# start of Excerpted passage
In November Geostar demonstrates a prototype system in the Sierra mountains of California using mountaintop pseudolite repeaters.

An article appeared in the December issue of Data Communications magazine with the following abstract:

A new satellite data network using low speed analog cellular technology will allow users with hand-held transceivers to send and receive text or data from any location without ground-based connections. Aimed at tracking commercial airlines, this network will also be used in business for tracking a local auto or truck fleet. Message transceivers will cost $450. The monthly service charge will be $10 - $30 per month. The project has been developed by Dr. Gerard O'Neill, former physics professor at Princeton who now heads the Geostar Corp. Nearly $2 million have been spent in development; $200 million will be needed for the satellites.

In a Conressional appropriations hearing with the Federal Communications Commission (FCC), the following exchange occurred between Mark Fowler, the Chairman of the FCC, and John Porter, a Congressman from Illinois:

Mr. Fowler. If I might, I was talking to the Chairman about a new area that absolutely fascinated me. I served a presentation the other day on a new technology called Geostar. It essentially involves putting three satellites up. You have a small unit which has a very small transceiver inside of it, and it costs, I think, about $100 ultimately. With this system you are able to send messages and receive messages to any person who subscribes to this. They can serve about 50 million people with this system in the United States, but because the signal goes up and is capable of being triangulated by the different locations of the three satellites, your location can be determined within three meters anywhere in the United States. So if you are lost in the forest, they will be able to locate you within three meters.

People who have fleets of trucks will be able to know exactly where their trucks are. The aviation industry is looking at this, be- cause if one of these is put in each plane, and by using a computer system and programs, the computer would be able to instanta- neously alert any plane, small or large, that was on a collision course with another airplane well in advance. This could, once and for all, eliminate the possibility of collisions.

It is an amazing system. I haven't looked at it to see whether it is as technically sound as they say it is, but apparently it has received a lot of good reviews. We will be looking at that. That is an example of something I wanted to mention this morning.
# end of Excerpted passage
# start of Listed entries
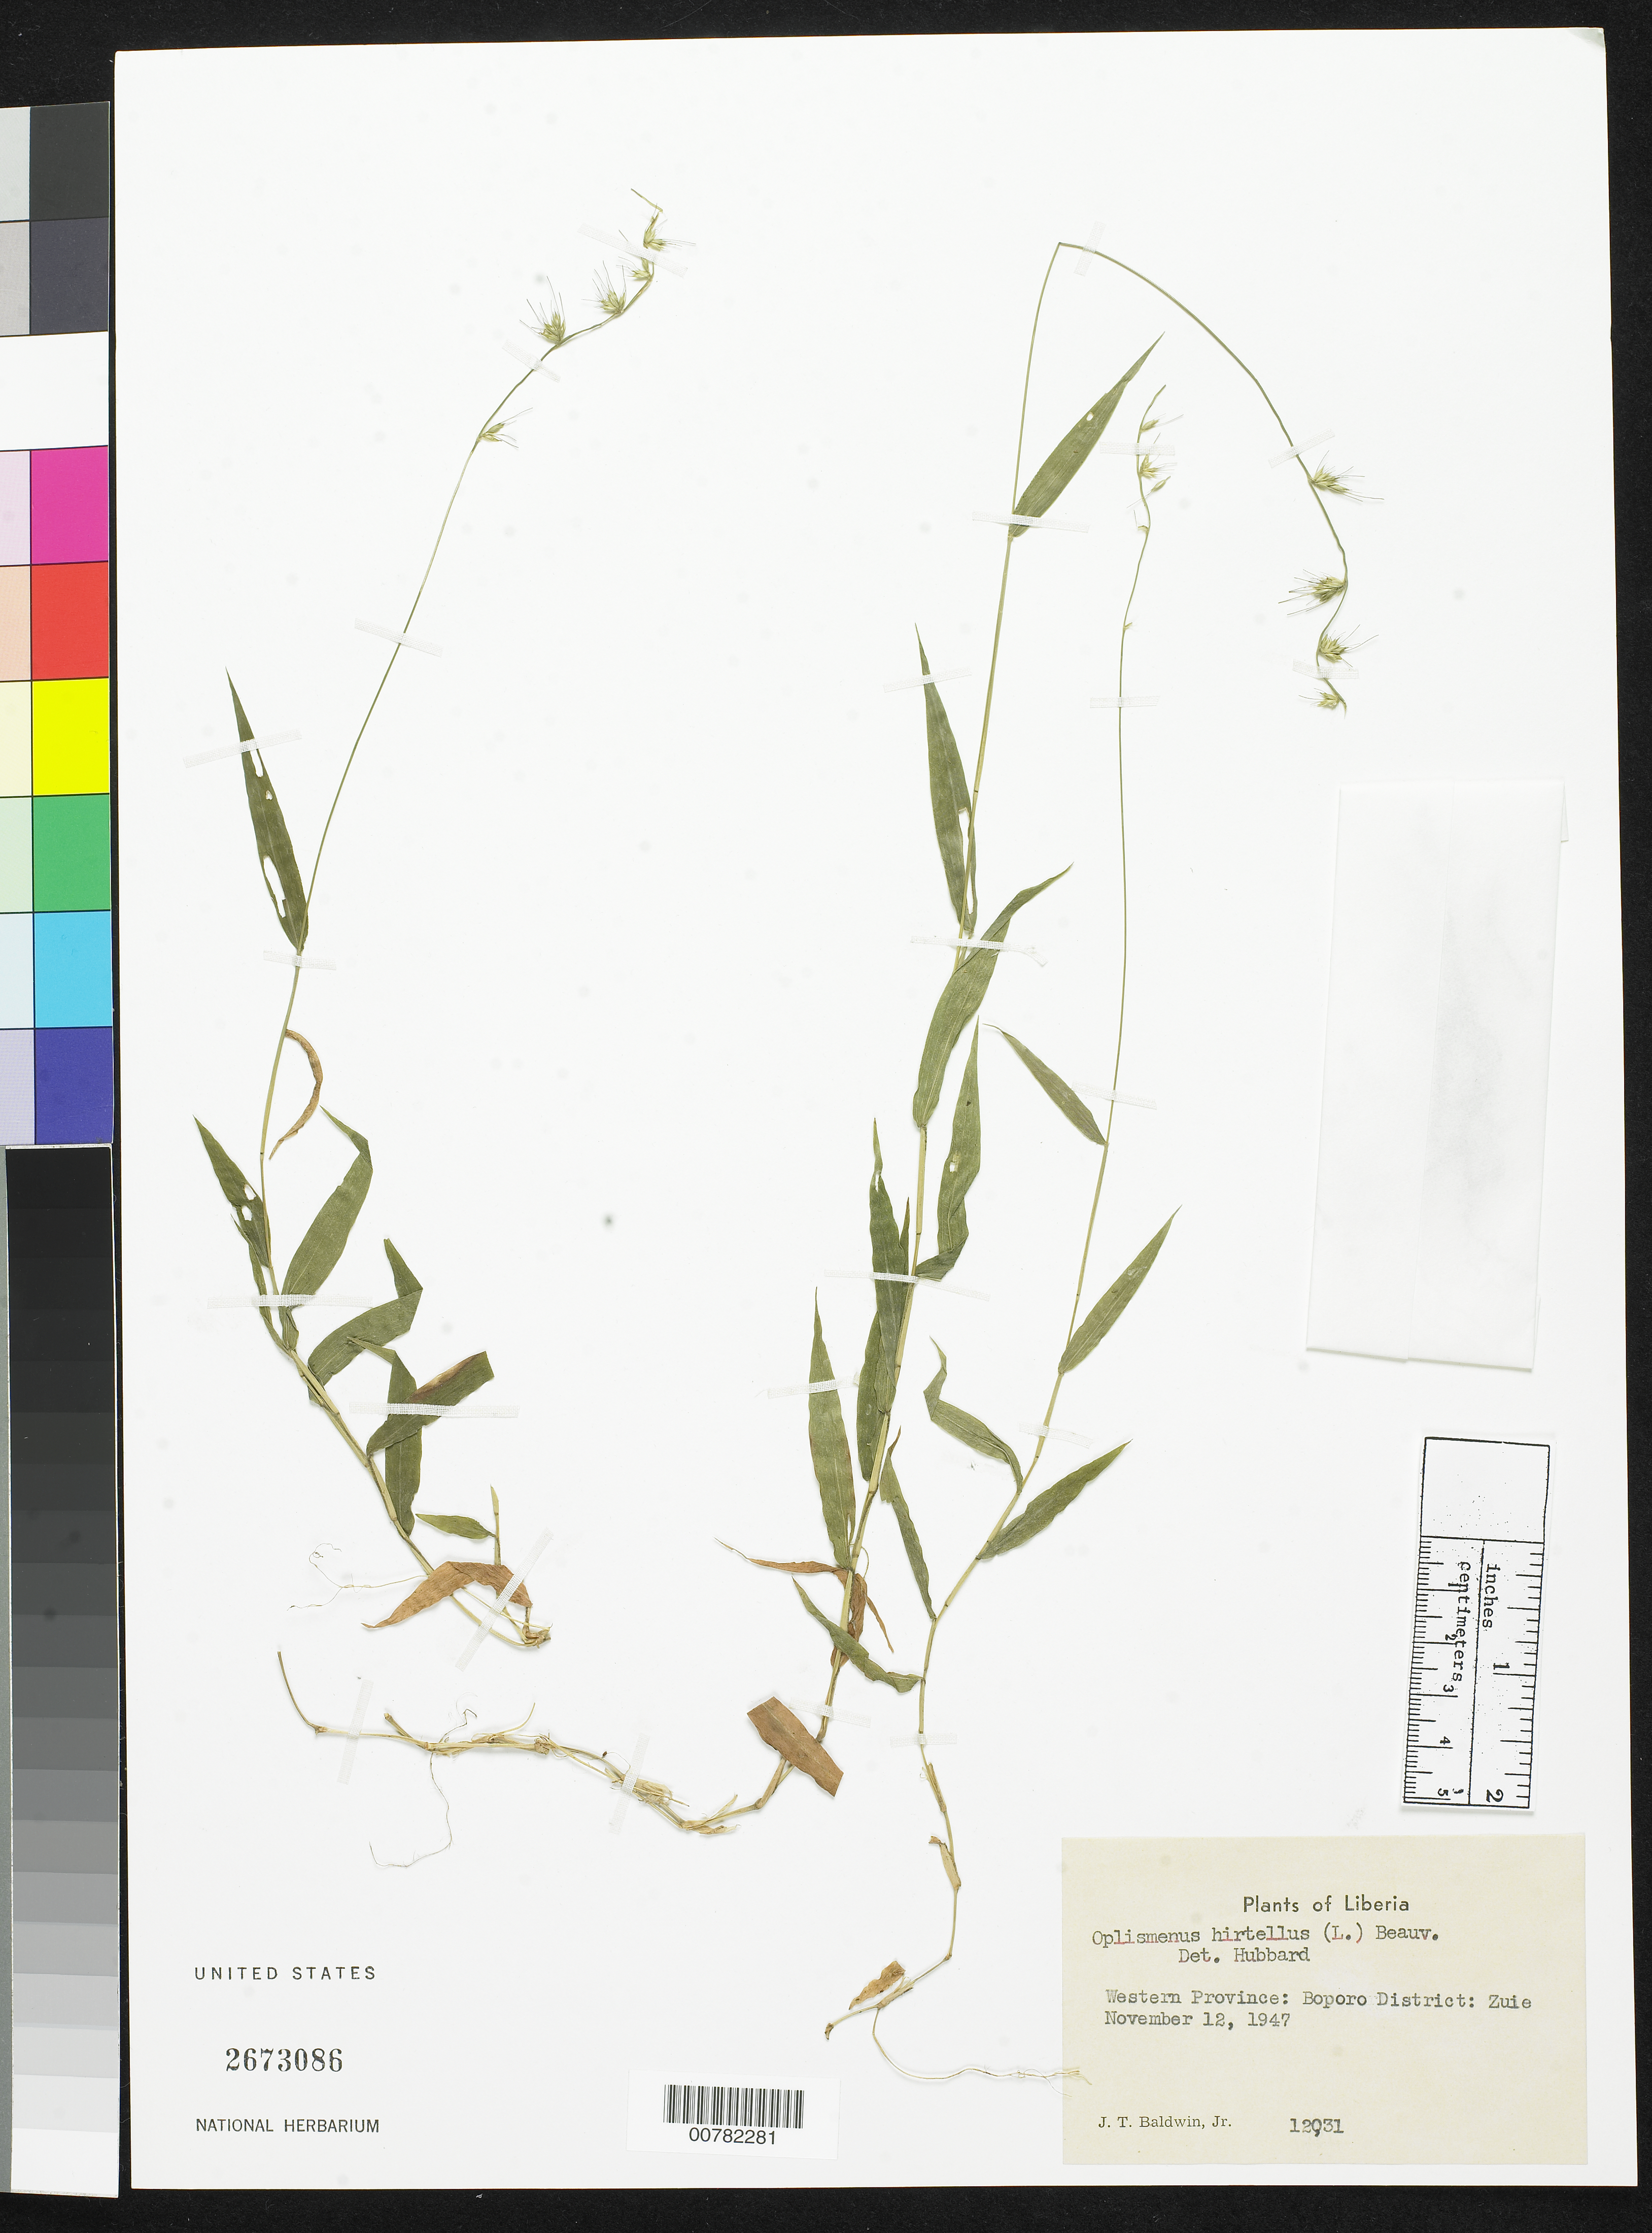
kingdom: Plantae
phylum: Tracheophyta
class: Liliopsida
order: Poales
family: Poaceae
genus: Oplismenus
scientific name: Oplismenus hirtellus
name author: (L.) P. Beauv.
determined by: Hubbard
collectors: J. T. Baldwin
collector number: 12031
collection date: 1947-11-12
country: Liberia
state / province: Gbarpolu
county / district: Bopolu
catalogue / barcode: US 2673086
# end of Listed entries
Can you copy, word for word, everything in the Geostar passage from "It is an amazing" down to "mention this morning."?

It is an amazing system. I haven't looked at it to see whether it is as technically sound as they say it is, but apparently it has received a lot of good reviews. We will be looking at that. That is an example of something I wanted to mention this morning.